All lines below containing "البلك" are to be listed.

Collected data

────────────────────

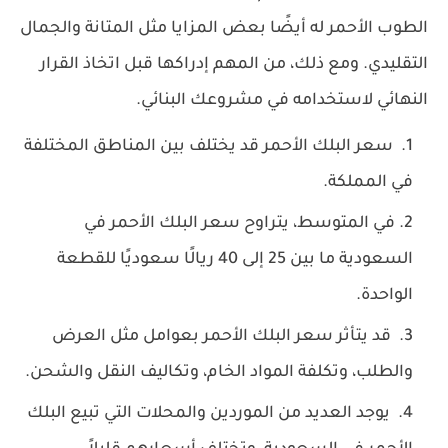
الطوب الأحمر له أيضًا بعض المزايا مثل المتانة والجمال
التقليدي. ومع ذلك، من المهم إدراكها قبل اتخاذ القرار
النهائي لاستخدامه في مشروعك البنائي.
سعر البلك الأحمر قد يختلف بين المناطق المختلفة
في المملكة.
في المتوسط، يتراوح سعر البلك الأحمر في
السعودية ما بين 25 إلى 40 ريالًا سعوديًا للقطعة
الواحدة.
قد يتأثر سعر البلك الأحمر بعوامل مثل العرض
والطلب، وتكلفة المواد الخام، وتكاليف النقل والشحن.
يوجد العديد من الموردين والمحلات التي تبيع البلك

────────────────────

-- Task response --
سعر البلك الأحمر قد يختلف بين المناطق المختلفة
في المتوسط، يتراوح سعر البلك الأحمر في
قد يتأثر سعر البلك الأحمر بعوامل مثل العرض
يوجد العديد من الموردين والمحلات التي تبيع البلك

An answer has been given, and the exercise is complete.